Task instructions: Rewrite the appellate court opinion passage starting at "An unpublished opinion" and ending at "of Appellate Procedure.", replacing "controlling legal authority" with "binding legal authority".

[[ Document section, beginning ]]

An unpublished opinion of the North Carolina Court of Appeals does not constitute controlling legal authority. Citation is disfavored, but may be permitted in accordance with the provisions of Rule 30(e)(3) of the North Carolina Rules of Appellate Procedure.

NO. COA05-383

NORTH CAROLINA COURT OF APPEALS

Filed: 21 February 2006

In the Matter of
A.A. Jr., B.A., and J.A.,        Lenoir County
Minor Children                    Nos. 04 J 100, 101, 102
                    

    Appeal by respondent mother from order entered 13 October 2004 by Judge Les Turner in Lenoir County District Court. Heard in the Court of Appeals 19 October 2005.

    Griffin & Griffin, by Robert W. Griffin, for petitioner- appellee Lenoir County Department of Social Services.

    Hall & Hall Attorneys at Law, P.C., by Susan P. Hall, for respondent mother.

    CALABRIA, Judge.

    Mrs. A. (“respondent”) appeals the order both adjudicating A.A., B.A., and J.A. (“the minor children”) neglected and granting physical custody of the minor children to the father. We affirm.
    Respondent is the mother of the minor children A.A., age seven years, B.A., age four years, and J.A., age three years. On 16 April 2004, Lenoir County Department of Social Services (“D.S.S.”) received a report concerning respondent's minor children and unsanitary living conditions at her home. About one week later, D.S.S. visited respondent's home and found trash, debris, and dog feces littering the floor.

[[ Document section, end ]]
[[ Exercise data, beginning ]]

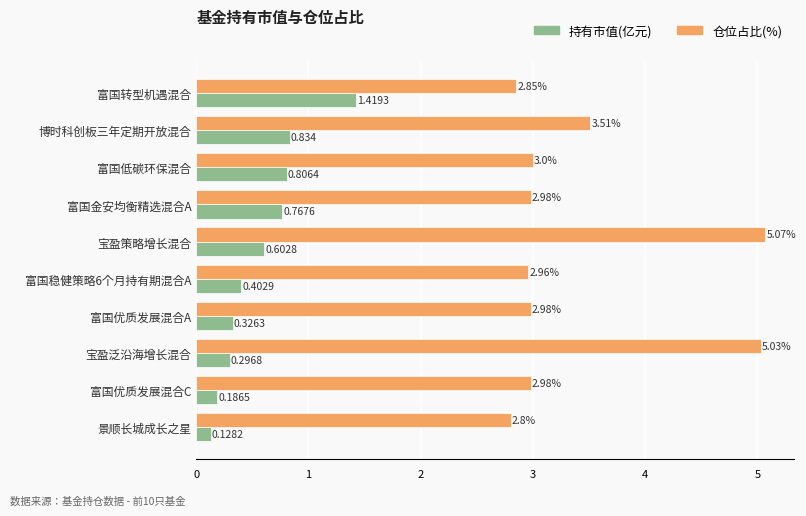

What is the difference between the maximum and minimum values in the 持有市值(亿元) series?

1.3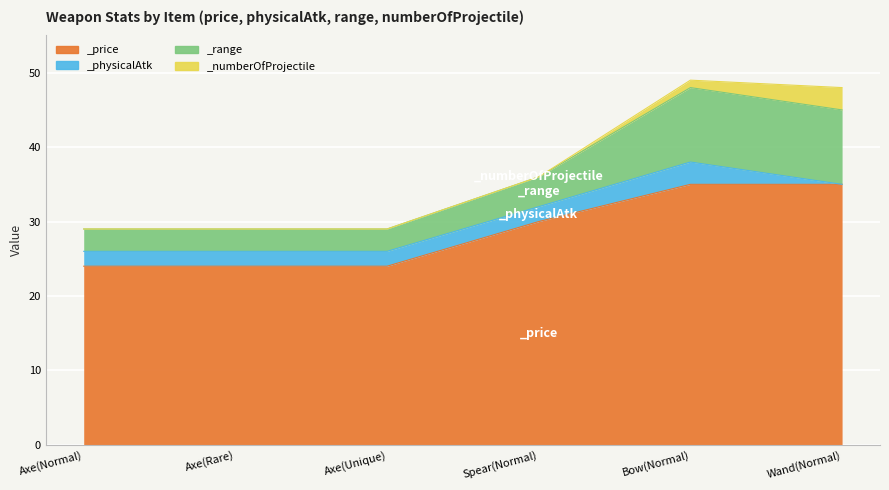

True or false: _range has more than 0 points higher than both neighbors.

True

[[ Exercise data, end ]]

Output for this exercise:
An unpublished opinion of the North Carolina Court of Appeals does not constitute binding legal authority. Citation is disfavored, but may be permitted in accordance with the provisions of Rule 30(e)(3) of the North Carolina Rules of Appellate Procedure.